No Brasil, chamamos de “Boa Noite Cinderela” quando alguém recebe uma bebida adulterada em festas ou bares e acaba dopado para ser roubado ou abusado. Aqui na Suécia, surgiu uma versão digital desse mesmo golpe: o dejtingrån (roubo de encontro). Em vez de drogas em copos, os criminosos usam perfis falsos em aplicativos de namoro para atrair vítimas.
O caso de Björklinge, Uppsala
Entre 2024 e 2025, um grupo de adolescentes em Uppsala atraiu homens para encontros combinados online. Mas em vez de romance, as vítimas encontraram violência: foram agredidas, amarradas, algumas colocadas no porta-malas do próprio carro e forçadas a entregar senhas bancárias. Em certos casos, o ataque durou horas e foi filmado pelos agressores.
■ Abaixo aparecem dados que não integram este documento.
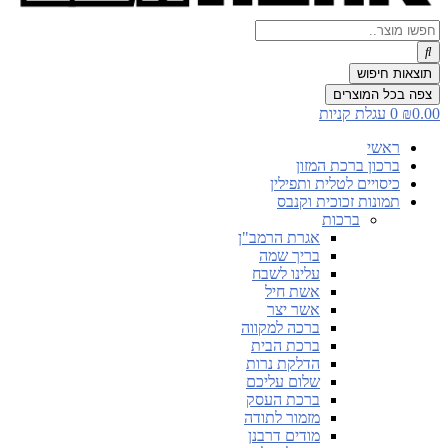
Search
...
תוצאות חיפוש
צפה בכל המוצרים
0.00
₪
0
עגלת קניות
ראשי
ברכון ברכת המזון
כיסויים לטלית ותפילין
תמונות זכוכית וקנבס
ברכות
אגרת הרמב"ן
בריך שמה
עלינו לשבח
אשת חיל
אשר יצר
ברכה למקווה
ברכת הבית
הדלקת נרות
שלום עליכם
ברכת העסק
מזמור לתודה
מודים דרבנן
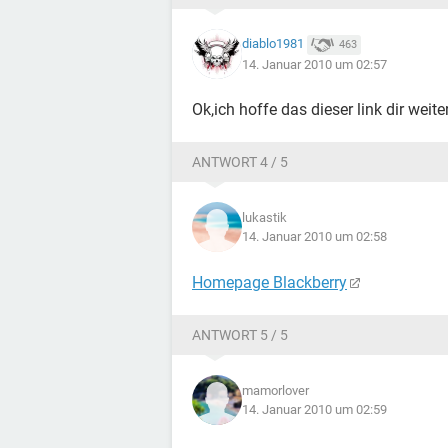
diablo1981
463
14. Januar 2010 um 02:57
Ok,ich hoffe das dieser link dir w
ANTWORT 4 / 5
lukastik
14. Januar 2010 um 02:58
Homepage Blackberry
ANTWORT 5 / 5
mamorlover
14. Januar 2010 um 02:59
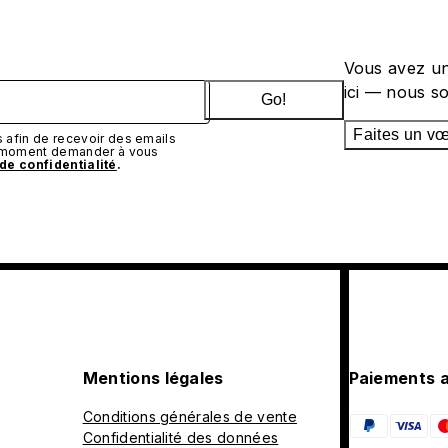
Vous avez un
ici — nous s
Go!
Faites un v
afin de recevoir des emails
t moment demander à vous
 de confidentialité
.
Mentions légales
Paiements 
Conditions générales de vente
Confidentialité des données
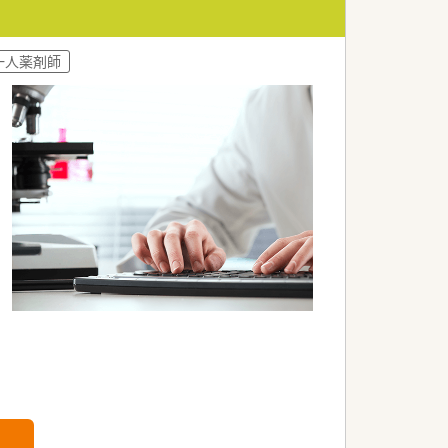
一人薬剤師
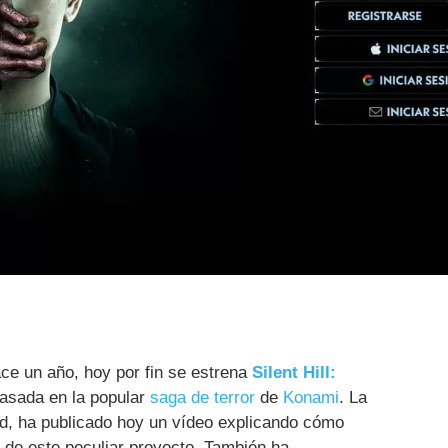
ce un año, hoy por fin se estrena
Silent Hill:
 basada en la popular
saga de terror
de
Konami
. La
id, ha publicado hoy un vídeo explicando cómo
 de este peculiar proyecto. También ha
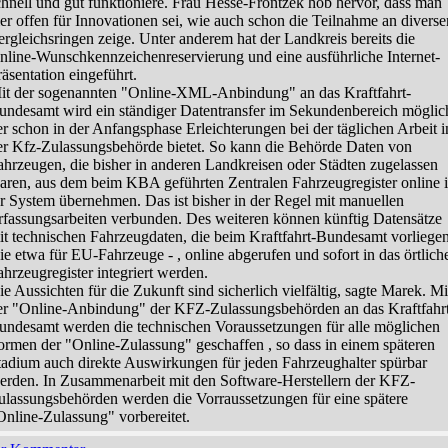
chnell und gut funktioniere. Frau Hesse-Frontzek hob hervor, dass man
ier offen für Innovationen sei, wie auch schon die Teilnahme an diverse
ergleichsringen zeige. Unter anderem hat der Landkreis bereits die
nline-Wunschkennzeichenreservierung und eine ausführliche Internet-
räsentation eingeführt.
it der sogenannten "Online-XML-Anbindung" an das Kraftfahrt-
undesamt wird ein ständiger Datentransfer im Sekundenbereich möglic
er schon in der Anfangsphase Erleichterungen bei der täglichen Arbeit i
er Kfz-Zulassungsbehörde bietet. So kann die Behörde Daten von
ahrzeugen, die bisher in anderen Landkreisen oder Städten zugelassen
aren, aus dem beim KBA geführten Zentralen Fahrzeugregister online 
hr System übernehmen. Das ist bisher in der Regel mit manuellen
rfassungsarbeiten verbunden. Des weiteren können künftig Datensätze
it technischen Fahrzeugdaten, die beim Kraftfahrt-Bundesamt vorliegen
ie etwa für EU-Fahrzeuge - , online abgerufen und sofort in das örtlich
ahrzeugregister integriert werden.
ie Aussichten für die Zukunft sind sicherlich vielfältig, sagte Marek. Mi
er "Online-Anbindung" der KFZ-Zulassungsbehörden an das Kraftfahr
undesamt werden die technischen Voraussetzungen für alle möglichen
ormen der "Online-Zulassung" geschaffen , so dass in einem späteren
tadium auch direkte Auswirkungen für jeden Fahrzeughalter spürbar
erden. In Zusammenarbeit mit den Software-Herstellern der KFZ-
ulassungsbehörden werden die Vorraussetzungen für eine spätere
Online-Zulassung" vorbereitet.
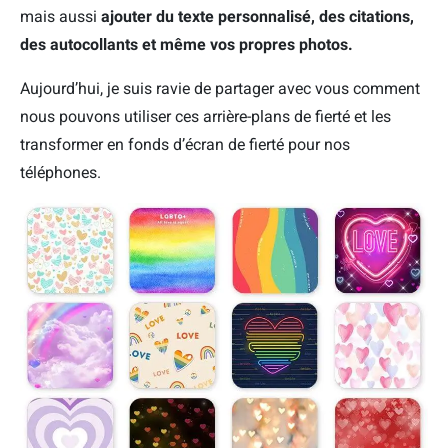
mais aussi
ajouter du texte personnalisé, des citations,
des autocollants et même vos propres photos.
Aujourd’hui, je suis ravie de partager avec vous comment
nous pouvons utiliser ces arrière-plans de fierté et les
transformer en fonds d’écran de fierté pour nos
téléphones.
O Tribunal de Uppsala condenou duas pessoas a quatro anos de prisão por roubo, sequestro e destruição de propriedade. Outros três receberam penas de ungdomsvård (medida socioeducativa sueca aplicada a menores), por envolvimento em roubo, agressão e intimidação de testemunha.
De “caça a pedófilos” a violência planejada
Os jovens justificaram seus atos como parte da chamada pedofiljakt (“caça a pedófilos”), uma prática na qual adolescentes dizem perseguir homens que procuram menores na internet. Mas investigações mostraram que, na prática, a maioria dos ataques tinha como alvo homens gays adultos, enganados por perfis falsos no Grindr.
Ou seja, a bandeira da “caça a pedófilos” servia como desculpa para justificar agressões, roubos e até chantagens. Muitas vítimas preferiram não denunciar por medo de terem sua sexualidade exposta — o que aumentou ainda mais a vulnerabilidade.
Comparando com o Brasil
Apesar das diferenças de método, a lógica é muito parecida com a do Boa Noite Cinderela no Brasil: conquistar a confiança da vítima, colocá-la em posição de fragilidade e depois agir com violência ou fraude. O que muda é o ambiente: no Brasil, o risco está em aceitar uma bebida em baladas; na Suécia, em confiar em um convite de aplicativo.
Um fenômeno internacional
Casos semelhantes foram registrados em Dinamarca, Áustria, Holanda e outros países europeus. Grupos juvenis se organizam para atrair vítimas através de aplicativos de namoro, especialmente voltados ao público gay, e depois as atacam. Em vários países, esse tipo de crime já é classificado como hatbrott (crime de ódio).
Cuidado
Para nós brasileiros na Suécia, essa história serve como alerta: os riscos que no Brasil aparecem em bares e festas, aqui estão escondidos nas telas do celular. Vale sempre desconfiar de convites fáceis demais. Procure marcar encontros em locais públicos e contar a alguém de confiança onde estará. E, acima de tudo, lembrar que vítimas têm direito a apoio psicológico e jurídico, sem precisar carregar o peso do medo e do preconceito sozinhas.